NEVER LET ME GO felt quite comfortable, because I knew a lot of the crew, I had worked on TV things with them, and I kind of knew the producers really well byte he time we were shooting. Keira and I have been friends for years. It was nerve-wracking because Kathy is supposed to be holding the story together — not holding the story together, but I felt kind of pressured, because she’s the narrator, to not upset fans of the book. That was always running through my mind to make sure we were faithful to the book, and would my mom think that’s a good choice, because she’s a massive fan of the book. So when you’ve got her in your mind every day… and WALL STREET, yeah, I kind of wanted to be in a big boy’s film and be intimidated. There were other roles going on in England that I was kind of involved in, but there was nothing going on that I would wake up in the morning and go, “oh, shit, how am I going to do this?” The challenge was to try and make the girlfriend role in a Hollywood film effective and not just redundant. I think a lot of the time, through no fault of the actress, the girlfriend can be marginalized and just an accessory to the plot. I thought there was something to play there, and more than just the girlfriend. That was sort of exciting. I did want to be one of the few women in a big, masculine film. And it was fun. Oliver didn’t treat me like a girl. I don’t think he saw me as a girl, because I had short hair or something. I do think I got equal treatment. I loved working with all of them, including Michael. We sort of kept a distance from each other. We didn’t get all cuddly off set, we were quite removed, so when we played those scenes, I didn’t really know him, and that was appropriate because I didn’t know him in the film.

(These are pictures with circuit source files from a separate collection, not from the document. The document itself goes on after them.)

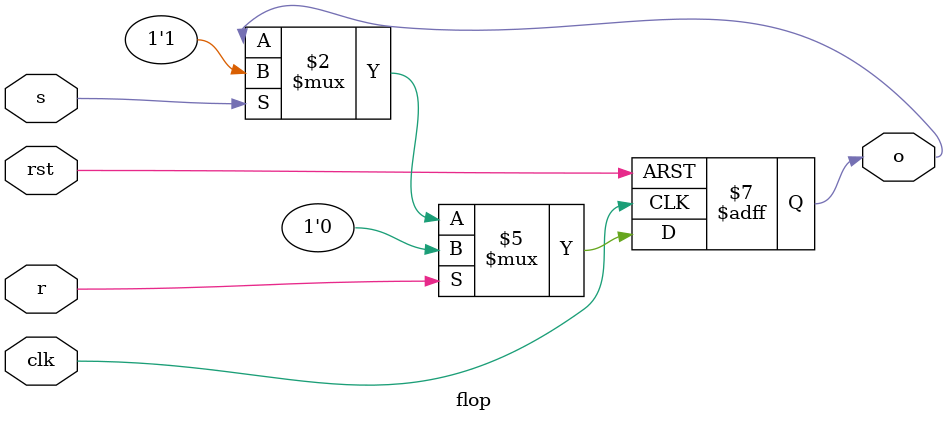
<source format=v>
module flop(
	input clk, rst, s, r,
	output reg o
);
	always@(posedge clk, posedge rst) begin
		if(rst) o <= 1'b0;
		else begin
			if(r) o <= 1'b0;
			else if(s) o <= 1'b1;
		end
	end
endmodule
</source>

Did you go back and watch the original WALL STREET, not just to get a sense for the story but see how Daryl Hannah’s character existed in that masculine world?
Yeah, I did. Oliver wanted me to watch it to try and glean Gekko-isms. There wasn’t much I could do, because the character was so different. Not really Daryl Hannah’s character so much. She was in that world and attracted by those things in a way that Winnie’s not. There wasn’t any need to study her so much. The reason I looked at it really was to glean what Gekko’s doing, to look at my mum in the film to gain some sense memory of her. But she’s not in the second film, she’s disappeared by that point.

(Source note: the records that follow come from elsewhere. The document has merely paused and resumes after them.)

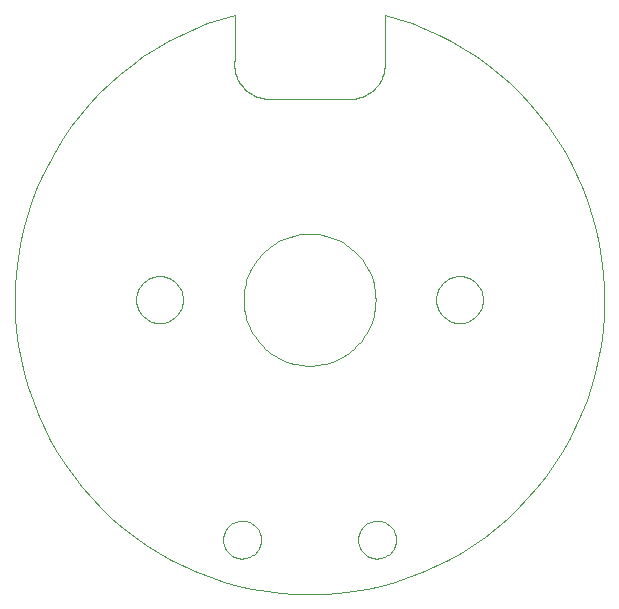
<source format=gbo>
G75*
G70*
%OFA0B0*%
%FSLAX24Y24*%
%IPPOS*%
%LPD*%
%AMOC8*
5,1,8,0,0,1.08239X$1,22.5*
%
%ADD10C,0.0010*%
%ADD11C,0.0000*%
D10*
X004154Y012400D02*
X004156Y012456D01*
X004162Y012511D01*
X004172Y012566D01*
X004186Y012620D01*
X004203Y012673D01*
X004224Y012724D01*
X004249Y012774D01*
X004278Y012822D01*
X004310Y012867D01*
X004345Y012911D01*
X004382Y012952D01*
X004423Y012989D01*
X004467Y013024D01*
X004512Y013056D01*
X004560Y013085D01*
X004610Y013110D01*
X004661Y013131D01*
X004714Y013148D01*
X004768Y013162D01*
X004823Y013172D01*
X004878Y013178D01*
X004934Y013180D01*
X004990Y013178D01*
X005045Y013172D01*
X005100Y013162D01*
X005154Y013148D01*
X005207Y013131D01*
X005258Y013110D01*
X005308Y013085D01*
X005356Y013056D01*
X005401Y013024D01*
X005445Y012989D01*
X005486Y012952D01*
X005523Y012911D01*
X005558Y012867D01*
X005590Y012822D01*
X005619Y012774D01*
X005644Y012724D01*
X005665Y012673D01*
X005682Y012620D01*
X005696Y012566D01*
X005706Y012511D01*
X005712Y012456D01*
X005714Y012400D01*
X005712Y012344D01*
X005706Y012289D01*
X005696Y012234D01*
X005682Y012180D01*
X005665Y012127D01*
X005644Y012076D01*
X005619Y012026D01*
X005590Y011978D01*
X005558Y011933D01*
X005523Y011889D01*
X005486Y011848D01*
X005445Y011811D01*
X005401Y011776D01*
X005356Y011744D01*
X005308Y011715D01*
X005258Y011690D01*
X005207Y011669D01*
X005154Y011652D01*
X005100Y011638D01*
X005045Y011628D01*
X004990Y011622D01*
X004934Y011620D01*
X004878Y011622D01*
X004823Y011628D01*
X004768Y011638D01*
X004714Y011652D01*
X004661Y011669D01*
X004610Y011690D01*
X004560Y011715D01*
X004512Y011744D01*
X004467Y011776D01*
X004423Y011811D01*
X004382Y011848D01*
X004345Y011889D01*
X004310Y011933D01*
X004278Y011978D01*
X004249Y012026D01*
X004224Y012076D01*
X004203Y012127D01*
X004186Y012180D01*
X004172Y012234D01*
X004162Y012289D01*
X004156Y012344D01*
X004154Y012400D01*
X007734Y012400D02*
X007737Y012508D01*
X007745Y012616D01*
X007758Y012723D01*
X007776Y012829D01*
X007800Y012935D01*
X007829Y013039D01*
X007863Y013141D01*
X007901Y013242D01*
X007945Y013341D01*
X007994Y013437D01*
X008047Y013531D01*
X008105Y013622D01*
X008167Y013711D01*
X008233Y013796D01*
X008304Y013877D01*
X008378Y013956D01*
X008457Y014030D01*
X008538Y014101D01*
X008623Y014167D01*
X008712Y014229D01*
X008803Y014287D01*
X008897Y014340D01*
X008993Y014389D01*
X009092Y014433D01*
X009193Y014471D01*
X009295Y014505D01*
X009399Y014534D01*
X009505Y014558D01*
X009611Y014576D01*
X009718Y014589D01*
X009826Y014597D01*
X009934Y014600D01*
X010042Y014597D01*
X010150Y014589D01*
X010257Y014576D01*
X010363Y014558D01*
X010469Y014534D01*
X010573Y014505D01*
X010675Y014471D01*
X010776Y014433D01*
X010875Y014389D01*
X010971Y014340D01*
X011065Y014287D01*
X011156Y014229D01*
X011245Y014167D01*
X011330Y014101D01*
X011411Y014030D01*
X011490Y013956D01*
X011564Y013877D01*
X011635Y013796D01*
X011701Y013711D01*
X011763Y013622D01*
X011821Y013531D01*
X011874Y013437D01*
X011923Y013341D01*
X011967Y013242D01*
X012005Y013141D01*
X012039Y013039D01*
X012068Y012935D01*
X012092Y012829D01*
X012110Y012723D01*
X012123Y012616D01*
X012131Y012508D01*
X012134Y012400D01*
X012131Y012292D01*
X012123Y012184D01*
X012110Y012077D01*
X012092Y011971D01*
X012068Y011865D01*
X012039Y011761D01*
X012005Y011659D01*
X011967Y011558D01*
X011923Y011459D01*
X011874Y011363D01*
X011821Y011269D01*
X011763Y011178D01*
X011701Y011089D01*
X011635Y011004D01*
X011564Y010923D01*
X011490Y010844D01*
X011411Y010770D01*
X011330Y010699D01*
X011245Y010633D01*
X011156Y010571D01*
X011065Y010513D01*
X010971Y010460D01*
X010875Y010411D01*
X010776Y010367D01*
X010675Y010329D01*
X010573Y010295D01*
X010469Y010266D01*
X010363Y010242D01*
X010257Y010224D01*
X010150Y010211D01*
X010042Y010203D01*
X009934Y010200D01*
X009826Y010203D01*
X009718Y010211D01*
X009611Y010224D01*
X009505Y010242D01*
X009399Y010266D01*
X009295Y010295D01*
X009193Y010329D01*
X009092Y010367D01*
X008993Y010411D01*
X008897Y010460D01*
X008803Y010513D01*
X008712Y010571D01*
X008623Y010633D01*
X008538Y010699D01*
X008457Y010770D01*
X008378Y010844D01*
X008304Y010923D01*
X008233Y011004D01*
X008167Y011089D01*
X008105Y011178D01*
X008047Y011269D01*
X007994Y011363D01*
X007945Y011459D01*
X007901Y011558D01*
X007863Y011659D01*
X007829Y011761D01*
X007800Y011865D01*
X007776Y011971D01*
X007758Y012077D01*
X007745Y012184D01*
X007737Y012292D01*
X007734Y012400D01*
X007434Y021900D02*
X006973Y021766D01*
X006519Y021610D01*
X006073Y021432D01*
X005636Y021233D01*
X005210Y021012D01*
X004794Y020771D01*
X004391Y020510D01*
X004002Y020229D01*
X003626Y019930D01*
X003266Y019613D01*
X002921Y019278D01*
X002594Y018928D01*
X002283Y018561D01*
X001991Y018180D01*
X001718Y017785D01*
X001465Y017377D01*
X001232Y016957D01*
X001020Y016526D01*
X000829Y016086D01*
X000659Y015637D01*
X000512Y015179D01*
X000388Y014716D01*
X000286Y014246D01*
X000207Y013773D01*
X000152Y013296D01*
X000120Y012817D01*
X000111Y012337D01*
X000126Y011857D01*
X000164Y011378D01*
X000226Y010902D01*
X000311Y010429D01*
X000419Y009961D01*
X000549Y009499D01*
X000702Y009044D01*
X000877Y008597D01*
X001074Y008159D01*
X001291Y007731D01*
X001530Y007314D01*
X001789Y006910D01*
X002067Y006518D01*
X002363Y006141D01*
X002678Y005778D01*
X003011Y005432D01*
X003359Y005102D01*
X003724Y004789D01*
X004103Y004495D01*
X004496Y004219D01*
X004903Y003963D01*
X005321Y003728D01*
X005750Y003513D01*
X006190Y003319D01*
X006638Y003147D01*
X007094Y002997D01*
X007557Y002869D01*
X008025Y002764D01*
X008499Y002682D01*
X008975Y002624D01*
X009454Y002589D01*
X009934Y002577D01*
X010414Y002589D01*
X010893Y002624D01*
X011369Y002682D01*
X011843Y002764D01*
X012311Y002869D01*
X012774Y002997D01*
X013230Y003147D01*
X013678Y003319D01*
X014118Y003513D01*
X014547Y003728D01*
X014965Y003963D01*
X015372Y004219D01*
X015765Y004495D01*
X016144Y004789D01*
X016509Y005102D01*
X016857Y005432D01*
X017190Y005778D01*
X017505Y006141D01*
X017801Y006518D01*
X018079Y006910D01*
X018338Y007314D01*
X018577Y007731D01*
X018794Y008159D01*
X018991Y008597D01*
X019166Y009044D01*
X019319Y009499D01*
X019449Y009961D01*
X019557Y010429D01*
X019642Y010902D01*
X019704Y011378D01*
X019742Y011857D01*
X019757Y012337D01*
X019748Y012817D01*
X019716Y013296D01*
X019661Y013773D01*
X019582Y014246D01*
X019480Y014716D01*
X019356Y015179D01*
X019209Y015637D01*
X019039Y016086D01*
X018848Y016526D01*
X018636Y016957D01*
X018403Y017377D01*
X018150Y017785D01*
X017877Y018180D01*
X017585Y018561D01*
X017274Y018928D01*
X016947Y019278D01*
X016602Y019613D01*
X016242Y019930D01*
X015866Y020229D01*
X015477Y020510D01*
X015074Y020771D01*
X014658Y021012D01*
X014232Y021233D01*
X013795Y021432D01*
X013349Y021610D01*
X012895Y021766D01*
X012434Y021900D01*
X012434Y020400D01*
X012441Y020335D01*
X012444Y020270D01*
X012443Y020205D01*
X012439Y020140D01*
X012431Y020076D01*
X012419Y020012D01*
X012404Y019948D01*
X012385Y019886D01*
X012363Y019825D01*
X012338Y019765D01*
X012309Y019707D01*
X012277Y019650D01*
X012242Y019595D01*
X012203Y019543D01*
X012162Y019492D01*
X012118Y019444D01*
X012072Y019399D01*
X012023Y019356D01*
X011972Y019316D01*
X011918Y019279D01*
X011863Y019245D01*
X011806Y019214D01*
X011747Y019186D01*
X011686Y019162D01*
X011625Y019141D01*
X011562Y019124D01*
X011498Y019110D01*
X011434Y019100D01*
X008434Y019100D01*
X008370Y019110D01*
X008306Y019124D01*
X008243Y019141D01*
X008182Y019162D01*
X008121Y019186D01*
X008062Y019214D01*
X008005Y019245D01*
X007950Y019279D01*
X007896Y019316D01*
X007845Y019356D01*
X007796Y019399D01*
X007750Y019444D01*
X007706Y019492D01*
X007665Y019543D01*
X007626Y019595D01*
X007591Y019650D01*
X007559Y019707D01*
X007530Y019765D01*
X007505Y019825D01*
X007483Y019886D01*
X007464Y019948D01*
X007449Y020012D01*
X007437Y020076D01*
X007429Y020140D01*
X007425Y020205D01*
X007424Y020270D01*
X007427Y020335D01*
X007434Y020400D01*
X007434Y021900D01*
X014154Y012400D02*
X014156Y012456D01*
X014162Y012511D01*
X014172Y012566D01*
X014186Y012620D01*
X014203Y012673D01*
X014224Y012724D01*
X014249Y012774D01*
X014278Y012822D01*
X014310Y012867D01*
X014345Y012911D01*
X014382Y012952D01*
X014423Y012989D01*
X014467Y013024D01*
X014512Y013056D01*
X014560Y013085D01*
X014610Y013110D01*
X014661Y013131D01*
X014714Y013148D01*
X014768Y013162D01*
X014823Y013172D01*
X014878Y013178D01*
X014934Y013180D01*
X014990Y013178D01*
X015045Y013172D01*
X015100Y013162D01*
X015154Y013148D01*
X015207Y013131D01*
X015258Y013110D01*
X015308Y013085D01*
X015356Y013056D01*
X015401Y013024D01*
X015445Y012989D01*
X015486Y012952D01*
X015523Y012911D01*
X015558Y012867D01*
X015590Y012822D01*
X015619Y012774D01*
X015644Y012724D01*
X015665Y012673D01*
X015682Y012620D01*
X015696Y012566D01*
X015706Y012511D01*
X015712Y012456D01*
X015714Y012400D01*
X015712Y012344D01*
X015706Y012289D01*
X015696Y012234D01*
X015682Y012180D01*
X015665Y012127D01*
X015644Y012076D01*
X015619Y012026D01*
X015590Y011978D01*
X015558Y011933D01*
X015523Y011889D01*
X015486Y011848D01*
X015445Y011811D01*
X015401Y011776D01*
X015356Y011744D01*
X015308Y011715D01*
X015258Y011690D01*
X015207Y011669D01*
X015154Y011652D01*
X015100Y011638D01*
X015045Y011628D01*
X014990Y011622D01*
X014934Y011620D01*
X014878Y011622D01*
X014823Y011628D01*
X014768Y011638D01*
X014714Y011652D01*
X014661Y011669D01*
X014610Y011690D01*
X014560Y011715D01*
X014512Y011744D01*
X014467Y011776D01*
X014423Y011811D01*
X014382Y011848D01*
X014345Y011889D01*
X014310Y011933D01*
X014278Y011978D01*
X014249Y012026D01*
X014224Y012076D01*
X014203Y012127D01*
X014186Y012180D01*
X014172Y012234D01*
X014162Y012289D01*
X014156Y012344D01*
X014154Y012400D01*
D11*
X007054Y004400D02*
X007056Y004450D01*
X007062Y004500D01*
X007072Y004549D01*
X007086Y004597D01*
X007103Y004644D01*
X007124Y004689D01*
X007149Y004733D01*
X007177Y004774D01*
X007209Y004813D01*
X007243Y004850D01*
X007280Y004884D01*
X007320Y004914D01*
X007362Y004941D01*
X007406Y004965D01*
X007452Y004986D01*
X007499Y005002D01*
X007547Y005015D01*
X007597Y005024D01*
X007646Y005029D01*
X007697Y005030D01*
X007747Y005027D01*
X007796Y005020D01*
X007845Y005009D01*
X007893Y004994D01*
X007939Y004976D01*
X007984Y004954D01*
X008027Y004928D01*
X008068Y004899D01*
X008107Y004867D01*
X008143Y004832D01*
X008175Y004794D01*
X008205Y004754D01*
X008232Y004711D01*
X008255Y004667D01*
X008274Y004621D01*
X008290Y004573D01*
X008302Y004524D01*
X008310Y004475D01*
X008314Y004425D01*
X008314Y004375D01*
X008310Y004325D01*
X008302Y004276D01*
X008290Y004227D01*
X008274Y004179D01*
X008255Y004133D01*
X008232Y004089D01*
X008205Y004046D01*
X008175Y004006D01*
X008143Y003968D01*
X008107Y003933D01*
X008068Y003901D01*
X008027Y003872D01*
X007984Y003846D01*
X007939Y003824D01*
X007893Y003806D01*
X007845Y003791D01*
X007796Y003780D01*
X007747Y003773D01*
X007697Y003770D01*
X007646Y003771D01*
X007597Y003776D01*
X007547Y003785D01*
X007499Y003798D01*
X007452Y003814D01*
X007406Y003835D01*
X007362Y003859D01*
X007320Y003886D01*
X007280Y003916D01*
X007243Y003950D01*
X007209Y003987D01*
X007177Y004026D01*
X007149Y004067D01*
X007124Y004111D01*
X007103Y004156D01*
X007086Y004203D01*
X007072Y004251D01*
X007062Y004300D01*
X007056Y004350D01*
X007054Y004400D01*
X011554Y004400D02*
X011556Y004450D01*
X011562Y004500D01*
X011572Y004549D01*
X011586Y004597D01*
X011603Y004644D01*
X011624Y004689D01*
X011649Y004733D01*
X011677Y004774D01*
X011709Y004813D01*
X011743Y004850D01*
X011780Y004884D01*
X011820Y004914D01*
X011862Y004941D01*
X011906Y004965D01*
X011952Y004986D01*
X011999Y005002D01*
X012047Y005015D01*
X012097Y005024D01*
X012146Y005029D01*
X012197Y005030D01*
X012247Y005027D01*
X012296Y005020D01*
X012345Y005009D01*
X012393Y004994D01*
X012439Y004976D01*
X012484Y004954D01*
X012527Y004928D01*
X012568Y004899D01*
X012607Y004867D01*
X012643Y004832D01*
X012675Y004794D01*
X012705Y004754D01*
X012732Y004711D01*
X012755Y004667D01*
X012774Y004621D01*
X012790Y004573D01*
X012802Y004524D01*
X012810Y004475D01*
X012814Y004425D01*
X012814Y004375D01*
X012810Y004325D01*
X012802Y004276D01*
X012790Y004227D01*
X012774Y004179D01*
X012755Y004133D01*
X012732Y004089D01*
X012705Y004046D01*
X012675Y004006D01*
X012643Y003968D01*
X012607Y003933D01*
X012568Y003901D01*
X012527Y003872D01*
X012484Y003846D01*
X012439Y003824D01*
X012393Y003806D01*
X012345Y003791D01*
X012296Y003780D01*
X012247Y003773D01*
X012197Y003770D01*
X012146Y003771D01*
X012097Y003776D01*
X012047Y003785D01*
X011999Y003798D01*
X011952Y003814D01*
X011906Y003835D01*
X011862Y003859D01*
X011820Y003886D01*
X011780Y003916D01*
X011743Y003950D01*
X011709Y003987D01*
X011677Y004026D01*
X011649Y004067D01*
X011624Y004111D01*
X011603Y004156D01*
X011586Y004203D01*
X011572Y004251D01*
X011562Y004300D01*
X011556Y004350D01*
X011554Y004400D01*
M02*

</source>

Is it true your parents didn’t want you to become an actress?
Well, no, it’s a silly job. Not a silly job, but it’s difficult to be able to get a break to work at all, and then work consistently. They wanted me to have something else that I could do if the whole acting thing didn’t work you. They would have let me have a go eventually, but they wanted me to go to university, get a degree, be able to teach at least or do something sensible. I was very angry at the time, but then I get it. I know so many brilliant, talented, way more talented than me— and they don’t work. They haven’t had that one meeting that sparks off another meeting, and they haven’t gotten that one job that gets them seen. It’s like a chain of events that gets you somewhere safe.
How did they finally change their mind?
When I got my first job, when I got PRIDE AND PREJUDICE, they were behind it. I didn’t even expect to get another job after that. But they were supportive from then.
Do you feel like an exception in Hollywood right now, in terms of casting a young woman your age?
No, not really. I don’t know. I think there are brilliant young actresses my age. I did a Vanity Fair cover with twelve of them — I was like, “fuck, you guys…this is scary.” I haven’t worked this year because I haven’t found the one — everyone’s looking for something different. There are parts out there, but there weren’t parts out there that were dramatically different from what I had already done. I’m starting one later this month.